Despite offering a considerable amount of content, Car Simulator: Driving School shows clear signs of its budget development. The biggest issue is the presentation. The environments are functional but lack the detail and personality of larger open-world driving games. Buildings often repeat, streets can feel empty, and the traffic system occasionally behaves unpredictably.

The visual limitations are most apparent when exploring the larger areas. The game offers plenty of space to drive, but the world can sometimes feel more like a collection of roads than a living city. Adding more environmental detail, pedestrians, and dynamic events would have made the experience far more immersive.

The sound design is also fairly basic. Engines provide the expected mechanical feedback, indicators click realistically, and tyres react appropriately during driving, but the world around you feels strangely quiet. There are no radio stations, little background activity, and minimal atmosphere beyond the vehicle itself. For a game focused on long drives and exploration, this lack of environmental personality is noticeable.

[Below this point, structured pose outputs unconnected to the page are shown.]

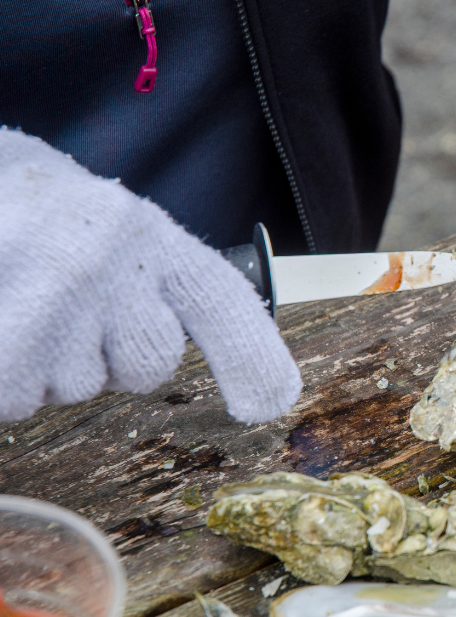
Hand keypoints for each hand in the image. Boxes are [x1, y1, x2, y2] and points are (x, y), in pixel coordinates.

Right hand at [0, 129, 300, 423]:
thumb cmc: (34, 212)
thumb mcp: (108, 224)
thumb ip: (156, 282)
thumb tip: (217, 371)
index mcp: (147, 234)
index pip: (221, 303)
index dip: (254, 359)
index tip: (268, 404)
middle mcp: (111, 265)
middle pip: (148, 367)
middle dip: (110, 358)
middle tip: (65, 307)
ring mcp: (53, 300)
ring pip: (73, 389)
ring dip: (44, 366)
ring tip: (18, 303)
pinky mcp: (6, 338)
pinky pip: (16, 398)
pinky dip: (4, 380)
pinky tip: (1, 325)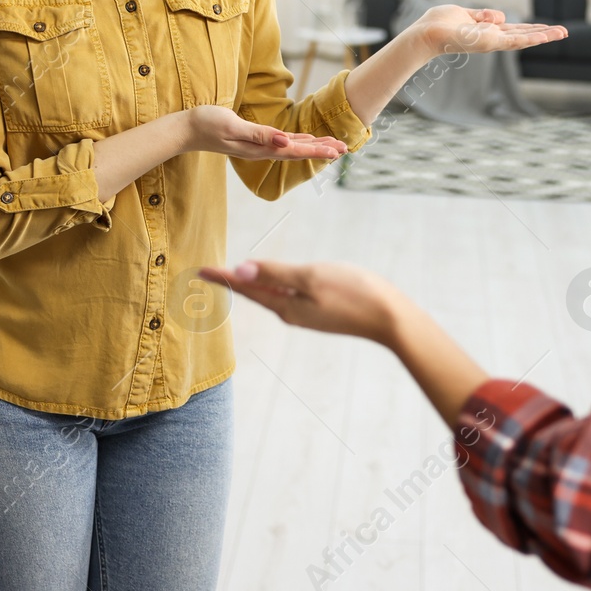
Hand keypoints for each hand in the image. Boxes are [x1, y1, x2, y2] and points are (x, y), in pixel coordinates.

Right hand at [184, 106, 347, 161]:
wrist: (186, 130)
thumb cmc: (206, 124)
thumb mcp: (232, 126)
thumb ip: (258, 135)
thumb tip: (284, 141)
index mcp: (260, 148)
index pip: (294, 150)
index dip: (317, 150)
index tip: (336, 150)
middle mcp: (262, 150)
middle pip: (298, 151)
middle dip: (322, 149)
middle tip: (344, 148)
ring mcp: (258, 147)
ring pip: (293, 148)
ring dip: (313, 146)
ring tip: (333, 145)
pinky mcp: (253, 140)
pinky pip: (282, 143)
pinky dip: (298, 141)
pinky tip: (306, 139)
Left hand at [197, 259, 406, 344]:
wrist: (391, 319)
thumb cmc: (353, 293)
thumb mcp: (311, 278)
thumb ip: (276, 274)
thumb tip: (241, 270)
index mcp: (285, 305)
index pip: (246, 287)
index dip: (223, 277)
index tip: (200, 271)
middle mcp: (292, 313)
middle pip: (256, 293)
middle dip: (234, 282)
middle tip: (212, 274)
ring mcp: (308, 314)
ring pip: (273, 296)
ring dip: (253, 285)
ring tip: (237, 277)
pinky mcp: (323, 311)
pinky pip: (290, 297)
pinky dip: (275, 287)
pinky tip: (277, 282)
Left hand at [410, 5, 567, 57]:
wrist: (427, 32)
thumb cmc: (439, 24)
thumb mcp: (465, 13)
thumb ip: (483, 14)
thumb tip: (501, 17)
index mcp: (487, 32)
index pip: (514, 30)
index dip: (531, 28)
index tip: (548, 28)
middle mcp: (492, 39)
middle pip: (523, 35)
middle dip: (544, 34)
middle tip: (564, 32)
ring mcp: (491, 42)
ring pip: (523, 39)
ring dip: (543, 36)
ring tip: (562, 33)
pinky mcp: (488, 43)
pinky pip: (512, 41)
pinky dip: (529, 38)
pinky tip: (544, 36)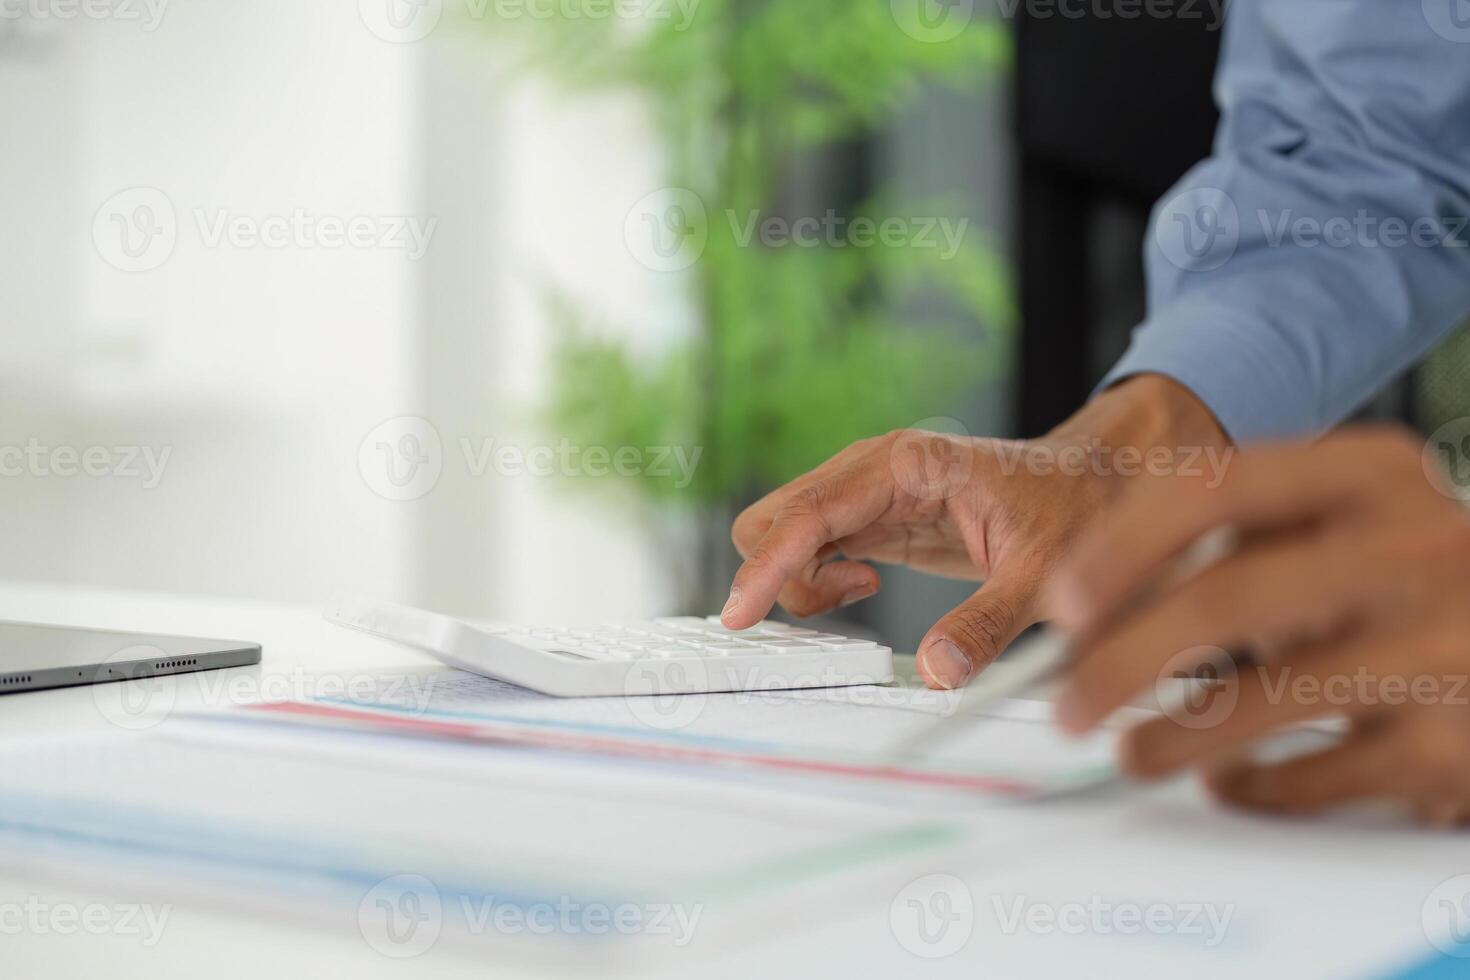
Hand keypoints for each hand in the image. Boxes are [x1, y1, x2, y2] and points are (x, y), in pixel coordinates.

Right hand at [722, 375, 1231, 688]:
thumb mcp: (1043, 574)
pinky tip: (862, 589)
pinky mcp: (871, 517)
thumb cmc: (1076, 506)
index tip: (740, 613)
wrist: (1098, 480)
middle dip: (781, 572)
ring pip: (785, 534)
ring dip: (800, 578)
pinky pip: (810, 548)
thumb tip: (935, 672)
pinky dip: (815, 578)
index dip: (767, 564)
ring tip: (862, 595)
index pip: (810, 513)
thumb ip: (988, 624)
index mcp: (906, 464)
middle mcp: (874, 469)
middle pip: (776, 517)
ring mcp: (867, 492)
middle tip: (846, 603)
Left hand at [1050, 427, 1469, 824]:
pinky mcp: (1455, 743)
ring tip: (1130, 753)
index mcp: (1367, 474)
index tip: (1061, 605)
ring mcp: (1442, 645)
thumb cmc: (1409, 574)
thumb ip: (1233, 539)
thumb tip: (1086, 610)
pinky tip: (1227, 781)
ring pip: (1266, 697)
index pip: (1211, 488)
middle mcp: (1412, 546)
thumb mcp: (1339, 520)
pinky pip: (1319, 776)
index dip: (1118, 549)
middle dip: (1119, 661)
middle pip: (1226, 599)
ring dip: (1171, 737)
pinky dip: (1254, 786)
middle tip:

The strict rule system can also divide players. Realism is clearly the goal, but some penalties feel overly harsh. A small mistake can sometimes end a long mission instantly, which can be discouraging for players still learning the controls. A more forgiving option or adjustable difficulty settings could have helped the game appeal to a wider audience.

A Solid Driving Lesson

Car Simulator: Driving School is a surprisingly thoughtful driving simulator that finds entertainment in places many games overlook. It recognises that there is satisfaction in completing a perfect parking manoeuvre, smoothly navigating a busy intersection, or finishing a route without a single mistake.

SC Ovilex Soft has created a game with a clear identity. It does not aim to compete with arcade racers or blockbuster open-world driving experiences. Instead, it offers a slower, more disciplined approach that will appeal to players who enjoy simulation and progression.

The limited visual polish and basic world design prevent it from reaching the highest level of driving simulators, but the sheer volume of content and the satisfying vehicle progression system help it overcome many of those shortcomings. There is something genuinely rewarding about starting with a simple car and gradually building a garage full of vehicles while improving your driving skills.

For players seeking a technical driving experience rather than a traditional racing game, Car Simulator: Driving School offers a worthwhile journey. It may not be the most glamorous ride, but it delivers a surprisingly enjoyable lesson in patience, precision, and the simple pleasure of getting behind the wheel.